Der Umgang mit der digitalen Transformation ist eine der zentralen Herausforderungen, denen Schweizer Klein- und Mittelunternehmen aktuell gegenüberstehen. Wie kann ein Unternehmen vor dem Hintergrund der alle Wirtschaftsbereiche erfassenden digitalen Transformation Geschäftsprozesse optimieren? Wie können die Potenziale neuer Technologien für Produktinnovationen, verbesserte Kundenorientierung und neue Geschäftsmodelle genutzt werden? Welche Vorgehenskonzepte existieren, um Digitalisierung erfolgreich in Prozessinnovationen umsetzen zu können?
Vielfältige Herausforderungen
Die Auswirkungen der digitalen Transformation auf Unternehmensprozesse sind vielfältig. Sie lösen einen Veränderungsdruck aus und machen Anpassungen von bestehenden Prozessen notwendig, um wettbewerbsfähig zu bleiben. Durch die Digitalisierung entsteht unter anderem ein hoher Kosten- und Effizienzdruck. Neue Technologien schaffen Effizienzpotenziale unter anderem bei der Produktion und Vermarktung. Um diese Potenziale zu nutzen, müssen Unternehmen ihre Prozesse in den Bereichen Produktion und Vermarktung digital transformieren.
Ist ein Produkt am Markt etabliert, erwarten Kunden Weiterentwicklungen mit höheren Qualitätsmerkmalen bei geringeren Preisen. Neben der Kostenoptimierung stehen für KMU allerdings zunehmend weitere Auswirkungen der Digitalisierung im Vordergrund, auf die sie mit Prozessanpassungen reagieren müssen.
Die Geschwindigkeit, mit der sich die Rahmenbedingungen für Unternehmen verändern, nimmt im Zuge der Digitalisierung massiv zu. Durch die Verkürzung des Produktlebenszykluses werden neue Produkte und Dienstleistungen in immer kürzeren Abständen auf den Markt gebracht. KMU stehen unter Druck, ihre Innovationsprozesse so anzupassen, dass sie die Time-to-Market-Zeiten verkürzen und gleichzeitig die Anzahl von Innovationsprojekten erhöhen können.
Neue Wettbewerber revolutionieren traditionelle Marktstrukturen und fordern die etablierten Player heraus. Die schnelle Anpassungsfähigkeit an die sich wandelnden Marktbedingungen sowie der Anspruch an Agilität von Abläufen werden damit zur zentralen Anforderung an Geschäftsprozesse.
Das Beschwerdemanagement
Weiter erfordert die Digitalisierung eine Erhöhung der Kundenorientierung. Zunehmend werden von Unternehmen kurze Reaktionszeiten auf individualisierte Kundenbedürfnisse erwartet. Die Geschäftsprozesse müssen dementsprechend gestaltet werden, dass sie in Echtzeit oder sogar vorausschauend auf Kundenanfragen reagieren können, dabei individuelle Kundenwünsche abdecken und nicht nach einem Standardschema vorgehen.

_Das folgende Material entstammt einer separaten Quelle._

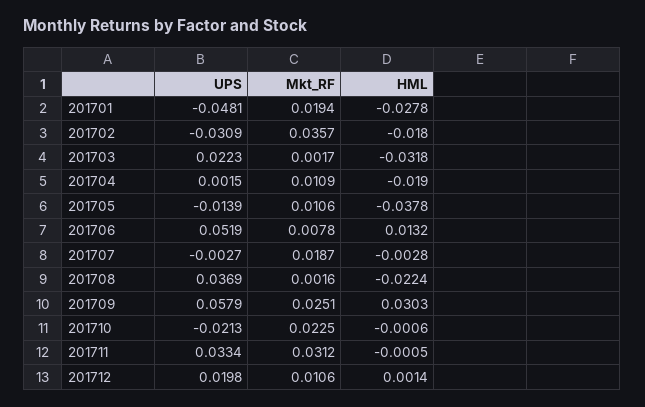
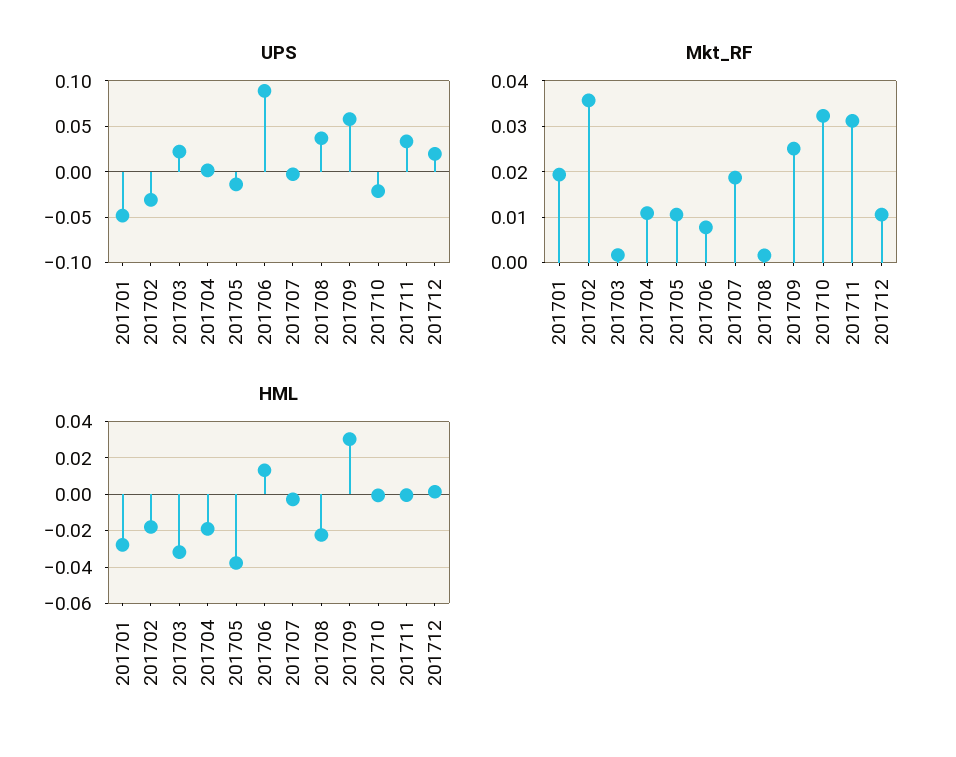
UPS, 201706: 0.0519 -> 0.09
Mkt_RF, 201710: 0.0225 -> 0.032

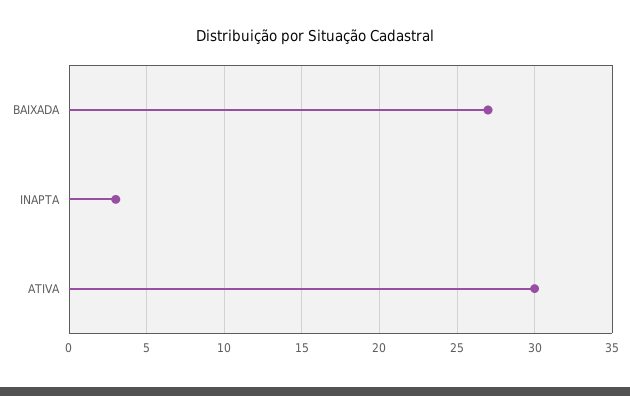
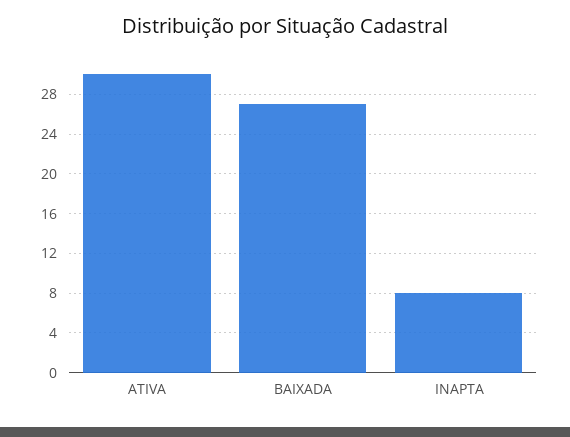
INAPTA: 3 -> 8

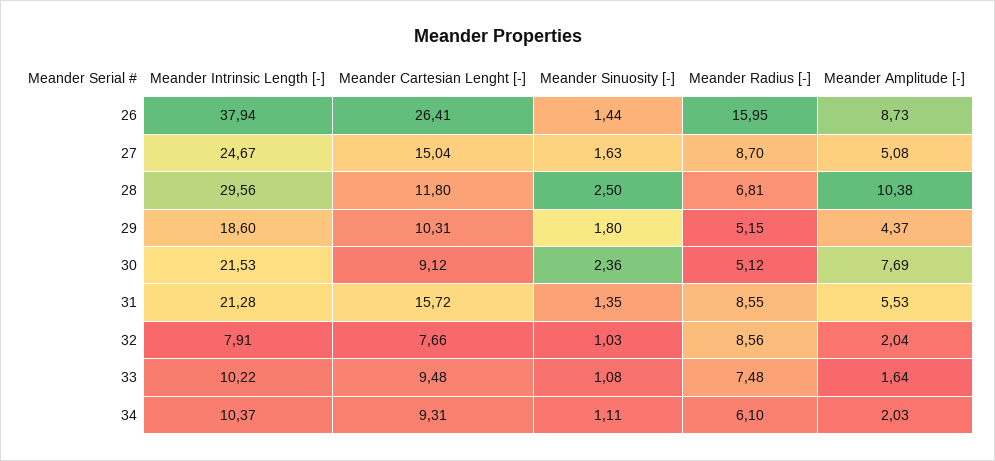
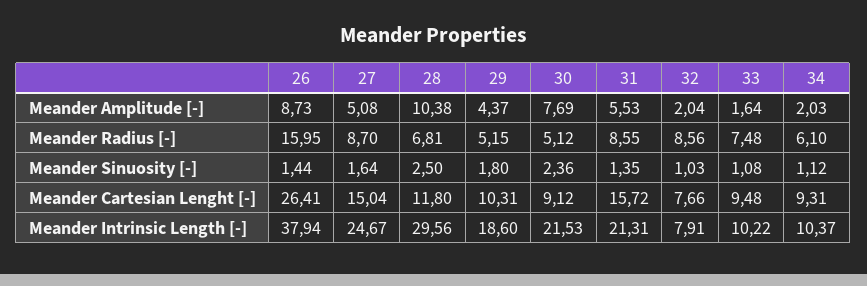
Meander Sinuosity [-], 27: 1.63 -> 1.64
Meander Intrinsic Length [-], 31: 21.28 -> 21.31
Meander Sinuosity [-], 34: 1.11 -> 1.12

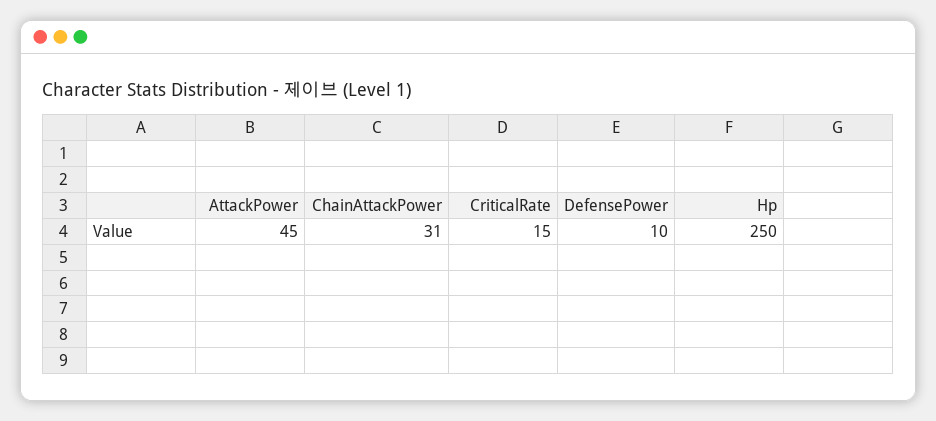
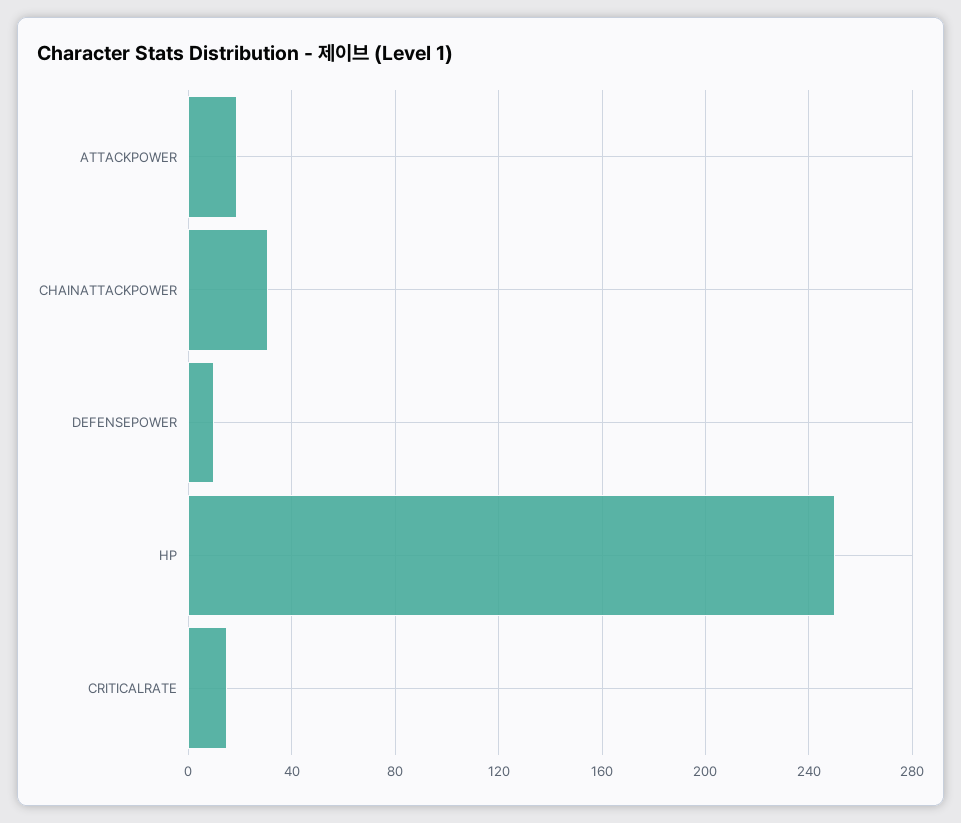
AttackPower: 45 -> 20

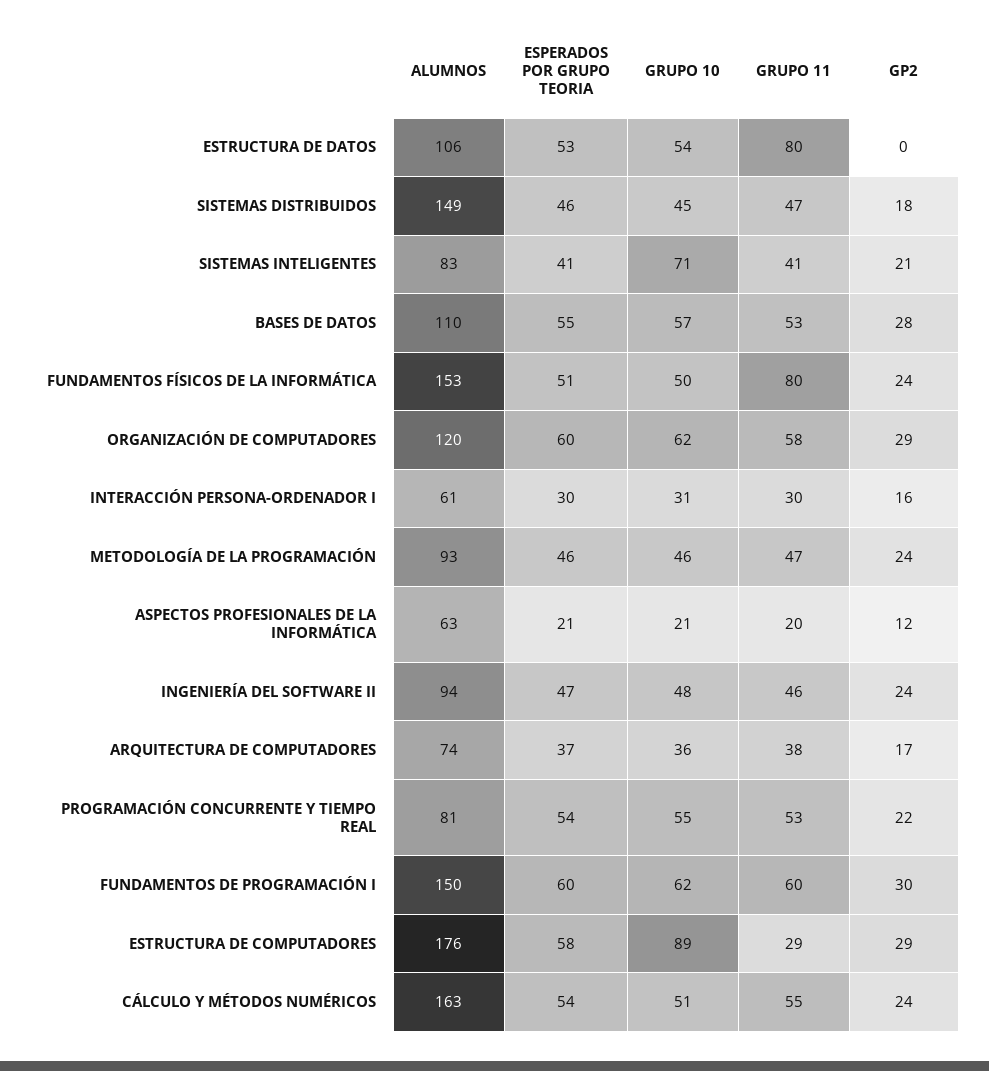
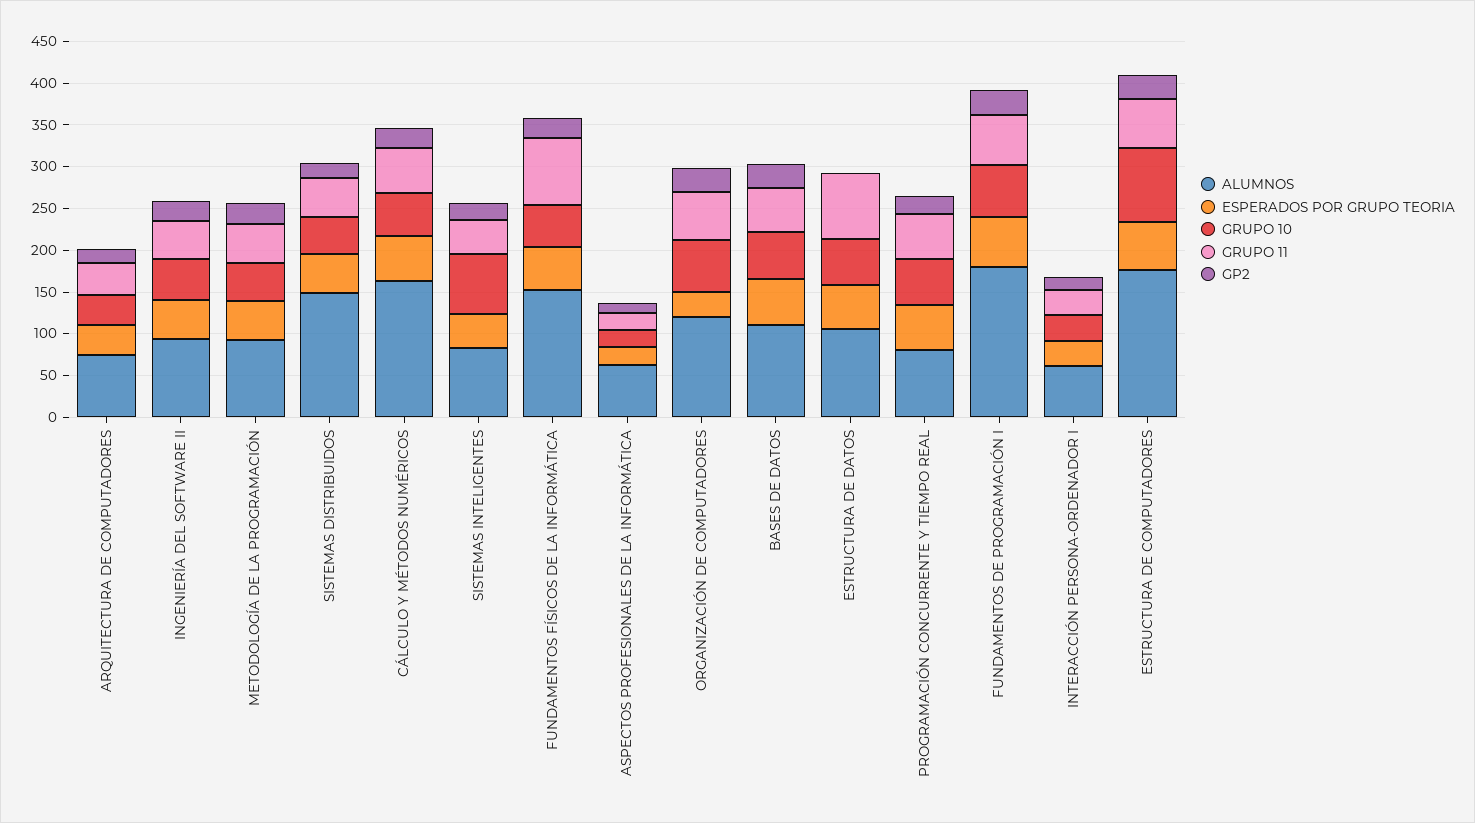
ESPERADOS POR GRUPO TEORIA, ORGANIZACIÓN DE COMPUTADORES: 60 -> 30
ALUMNOS, FUNDAMENTOS DE PROGRAMACIÓN I: 150 -> 180
GRUPO 11, ESTRUCTURA DE COMPUTADORES: 29 -> 60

Schliesslich stellen heutige Kundenerwartungen an flexible und personalisierte Produkte und Dienstleistungen bei gleichzeitig kleinem Spielraum für Preissteigerungen neue Anforderungen an geschäftliche Abläufe dar. Somit werden durch die Digitalisierung neue Ansätze für die Optimierung und Steuerung von Kundenprozessen nötig. Ein solcher Prozess, der sich für die Nutzung von Verbesserungspotenzialen beispielhaft eignet, ist das Beschwerdemanagement (BM).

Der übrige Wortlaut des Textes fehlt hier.